ARAF 169-Derken, arkalarından Kitab'ı (Tevrat'ı) miras alan bozuk bir nesil bunların yerine geçti. Onlar şu alçak dünya malını alırlar, bir de: "Biz nasıl olsa bağışlanacağız!" derler. Karşı taraftan da kendilerine öyle bir şey gelse, onu da alırlar. Allah'a karşı yalnız hakkı söyleyeceklerine dair kendilerinden Kitapta söz alınmamış mıydı? Ve onun içindekileri ders edinmediler mi? Halbuki ahiret yurdu Allah'tan korkanlar için daha hayırlıdır; hala akıllanmayacak mısınız?
Toplumda kendi eserini başkalarının eserlerinden üstün tutan, git gide hakikat nuru olan vahyi eleştiren kitaplara rastlarız. Tevratın ve incilin nasıl bozulduğu ortadadır. Aslında tüm bunların kaynağı ayette belirtilen dünya malıdır. Toplumdan hakkı gizlemek, hakkın üstünü örtmek geçmişte yaşanan bir olgu olduğu gibi şimdi de karşımızda duran büyük bir dalâlet örneğidir. Toplumdaki insanlar bu eserlere o kadar minnet etmişlerdir ki, neredeyse vahyi inkar noktasına gelirler. Kur'an bir derstir. Ders edinilir. Teorikte kalmaz. Pratiğe aktarılmalıdır. Aktarılacak olanda şüphe olamaz. Allah insanları da hata yapabilen varlıklar olarak yaratmış ise bu düzenin altında tek bir amaç olabilir: maddi ve manevi menfaatler. Ne yapmak gerekir?

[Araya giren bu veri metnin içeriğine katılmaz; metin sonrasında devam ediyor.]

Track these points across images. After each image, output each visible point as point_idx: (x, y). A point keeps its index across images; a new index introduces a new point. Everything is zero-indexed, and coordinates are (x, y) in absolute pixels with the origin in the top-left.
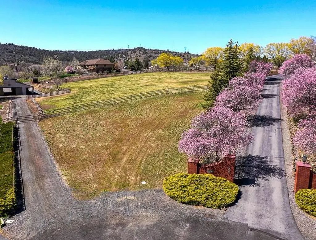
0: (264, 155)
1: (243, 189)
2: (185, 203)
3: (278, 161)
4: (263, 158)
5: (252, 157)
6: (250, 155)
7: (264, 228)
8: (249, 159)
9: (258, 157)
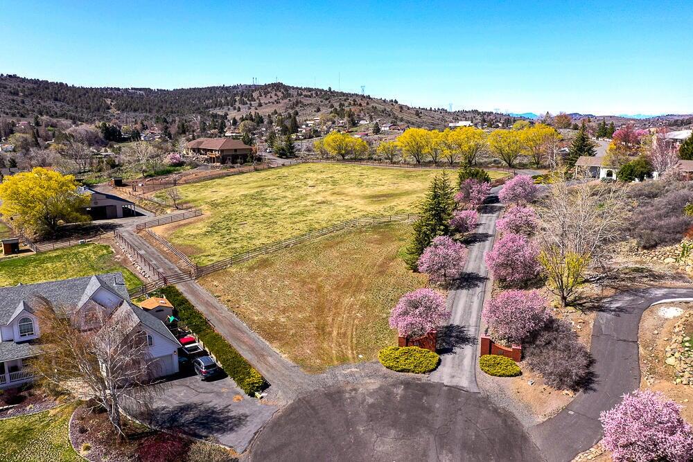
0: (463, 325)
1: (442, 357)
2: (399, 371)
3: (474, 330)
4: (462, 327)
5: (453, 327)
6: (451, 325)
7: (455, 384)
8: (450, 328)
9: (458, 326)
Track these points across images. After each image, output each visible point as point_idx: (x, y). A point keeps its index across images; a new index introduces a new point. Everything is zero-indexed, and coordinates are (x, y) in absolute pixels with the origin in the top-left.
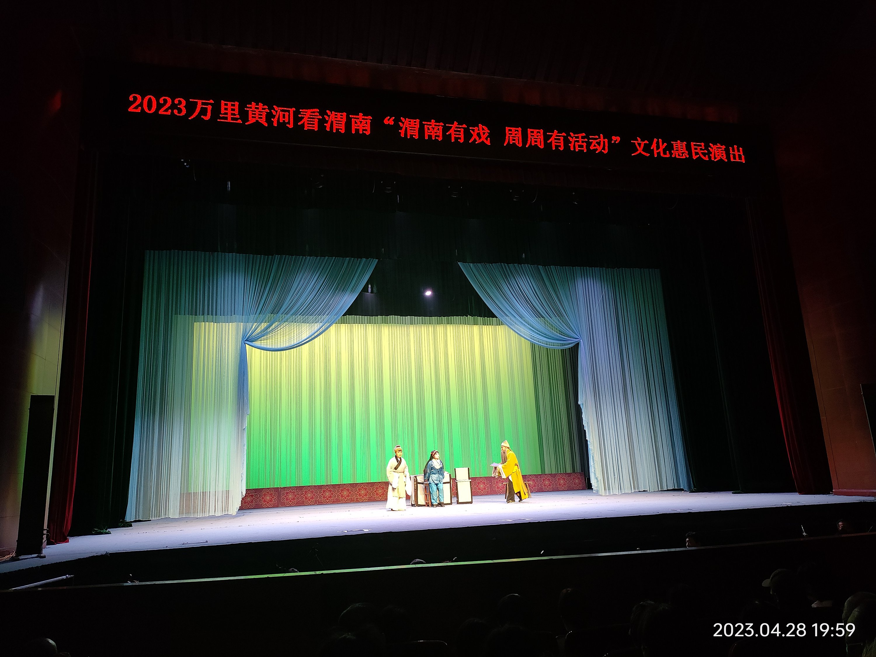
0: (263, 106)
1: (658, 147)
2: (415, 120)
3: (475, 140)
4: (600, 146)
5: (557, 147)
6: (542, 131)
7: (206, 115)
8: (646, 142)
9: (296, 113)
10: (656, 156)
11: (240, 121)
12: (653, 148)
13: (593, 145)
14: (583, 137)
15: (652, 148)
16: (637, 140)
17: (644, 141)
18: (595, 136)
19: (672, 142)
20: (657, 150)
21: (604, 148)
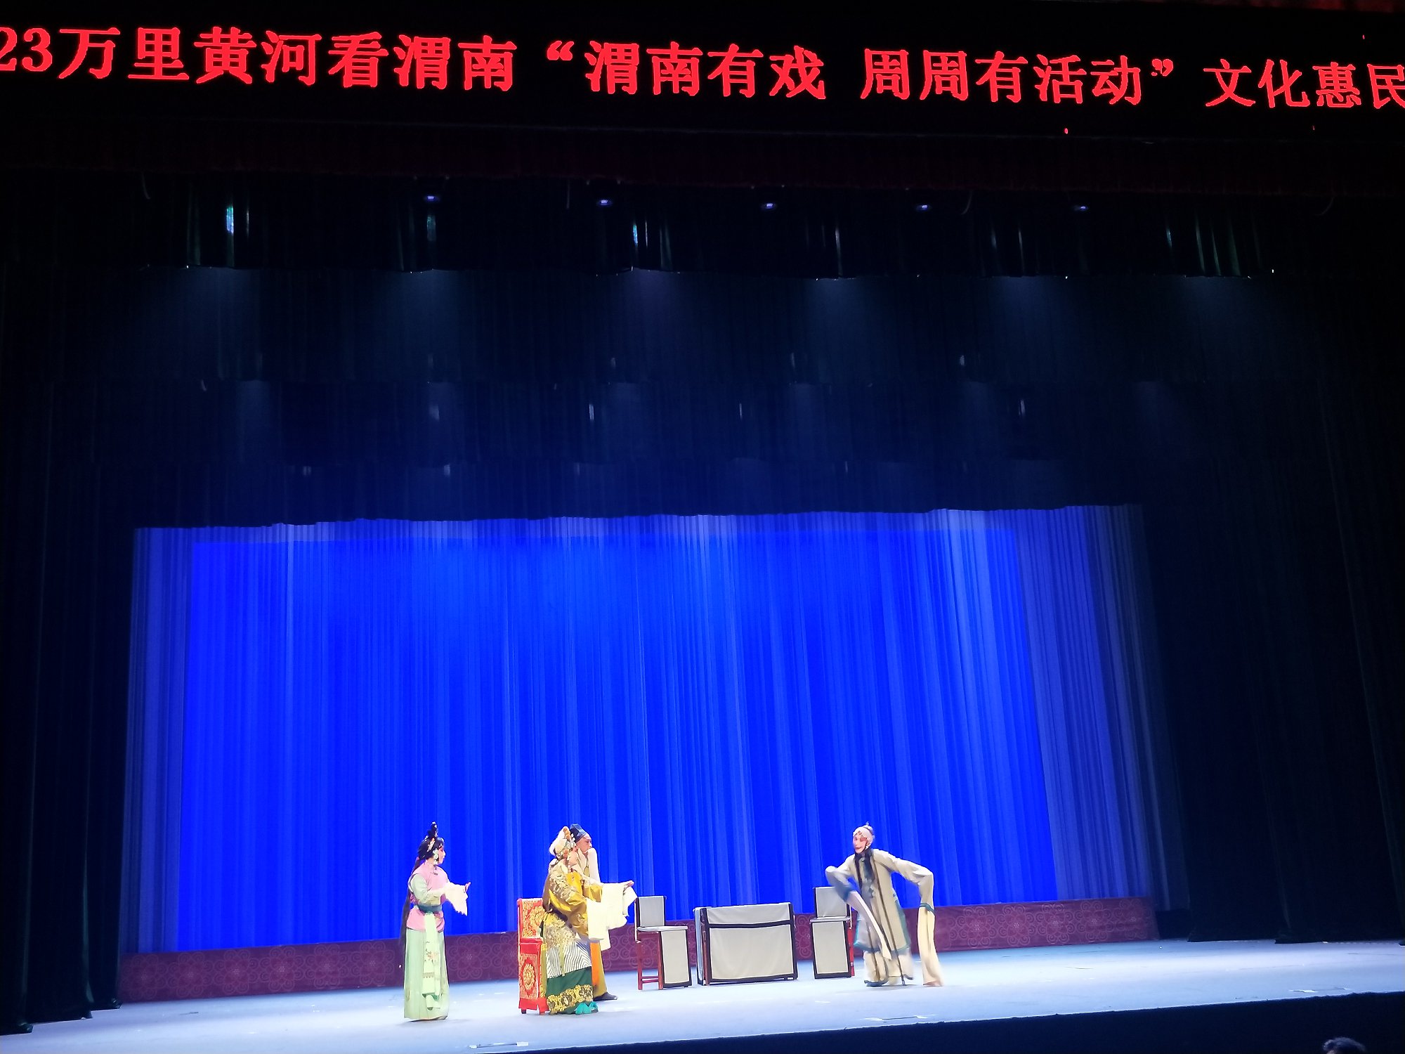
0: (241, 34)
1: (1277, 82)
2: (627, 47)
3: (785, 89)
4: (1119, 86)
5: (1002, 93)
6: (962, 55)
7: (98, 65)
8: (1246, 69)
9: (323, 47)
10: (1272, 104)
11: (184, 77)
12: (1265, 84)
13: (1100, 83)
14: (1073, 66)
15: (1260, 86)
16: (1220, 66)
17: (1239, 67)
18: (1105, 60)
19: (1314, 68)
20: (1275, 89)
21: (1130, 92)
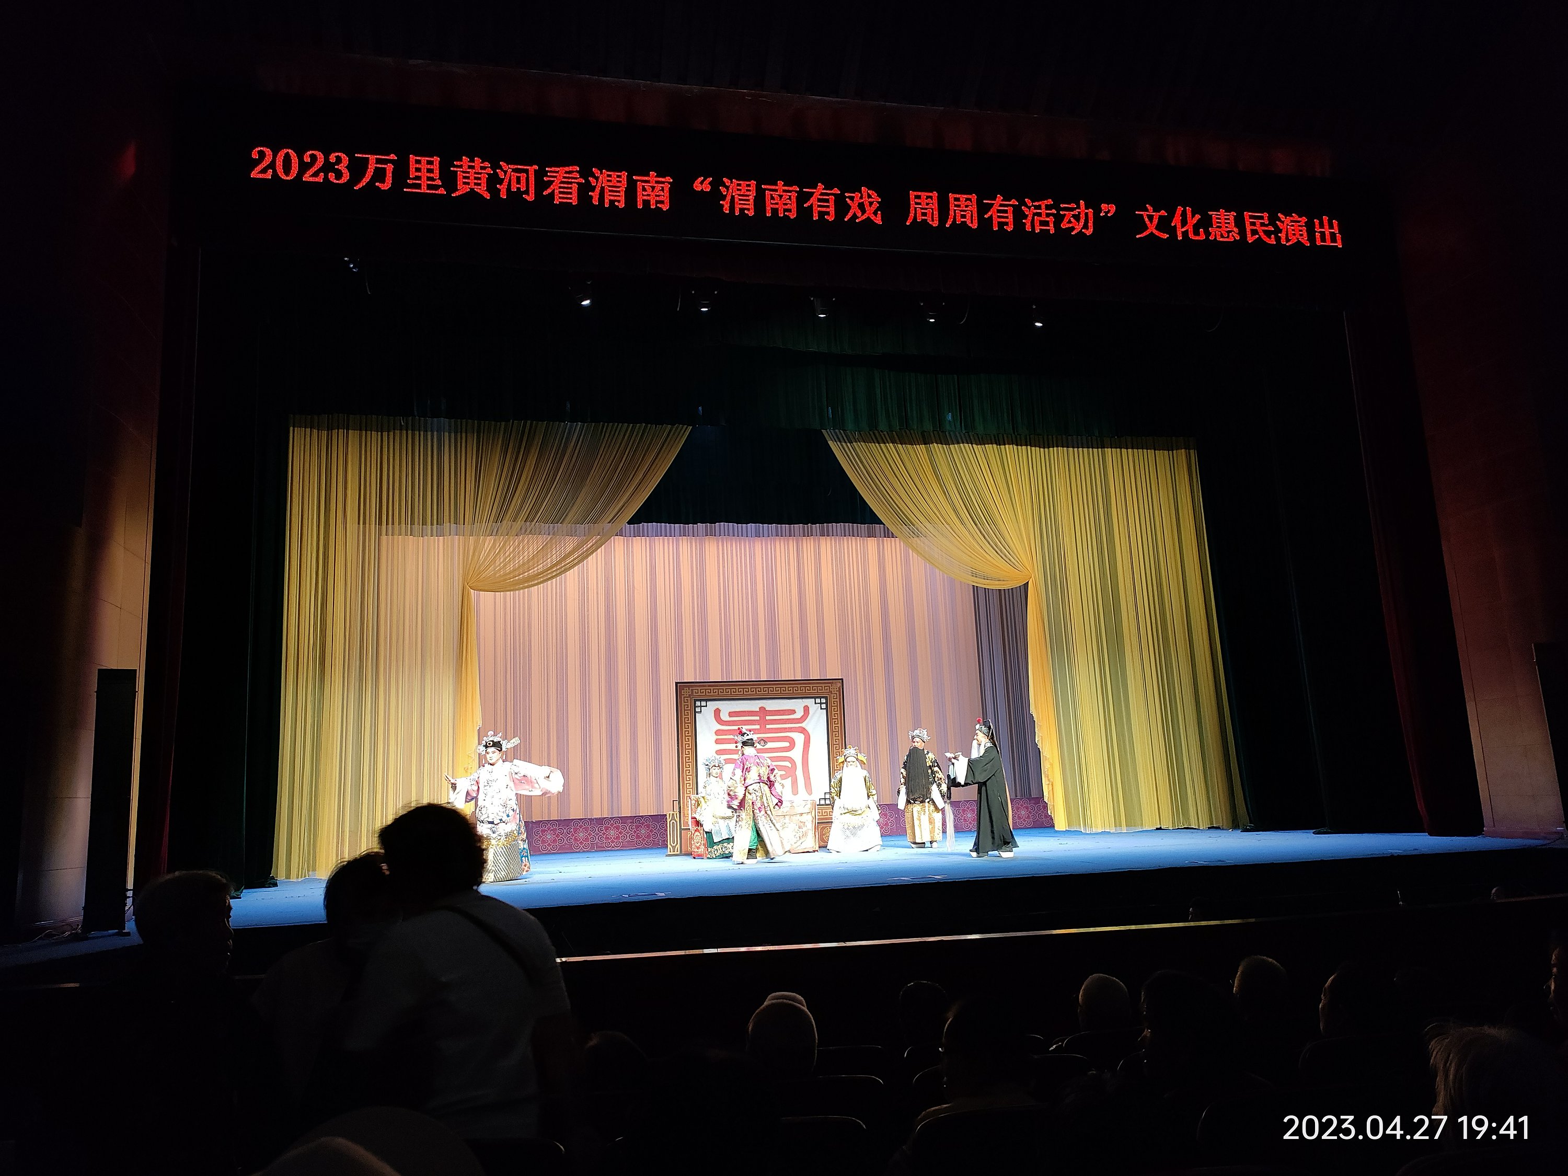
0: (482, 163)
1: (1184, 223)
2: (748, 183)
3: (855, 216)
4: (1078, 221)
5: (1001, 225)
6: (974, 197)
7: (383, 181)
8: (1164, 213)
9: (540, 174)
10: (1180, 238)
11: (442, 191)
12: (1176, 224)
13: (1066, 220)
14: (1048, 207)
15: (1173, 225)
16: (1147, 210)
17: (1159, 211)
18: (1070, 204)
19: (1210, 213)
20: (1182, 227)
21: (1086, 226)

ARAF 170-Kitab'a sarılan ve namazı kılan o ıslahatçı kimselerin mükafatını Biz hiçbir zaman zayi etmeyiz!
171-Hani bir zamanlar Biz o dağı bir gölgelik gibi tepelerine çekmiştik de üzerlerine düşüyor zannettikleri bir sırada demiştik ki: "Size verdiğimiz Kitabı sıkıca tutun ve içindekini hatırınızdan çıkarmayın, umulur ki korunursunuz!"
Hakkı batıldan ayrılmasını sağlayıcı, kainatın diliyle tüm kullara hitap eden vahyi sıkıca tutarak vahiyce duruşu son nefesimize kadar devam ettirme düsturu içinde yaşamalıyız. Dünyadaki ve ahiretteki iyilikler bu kulların üzerinedir.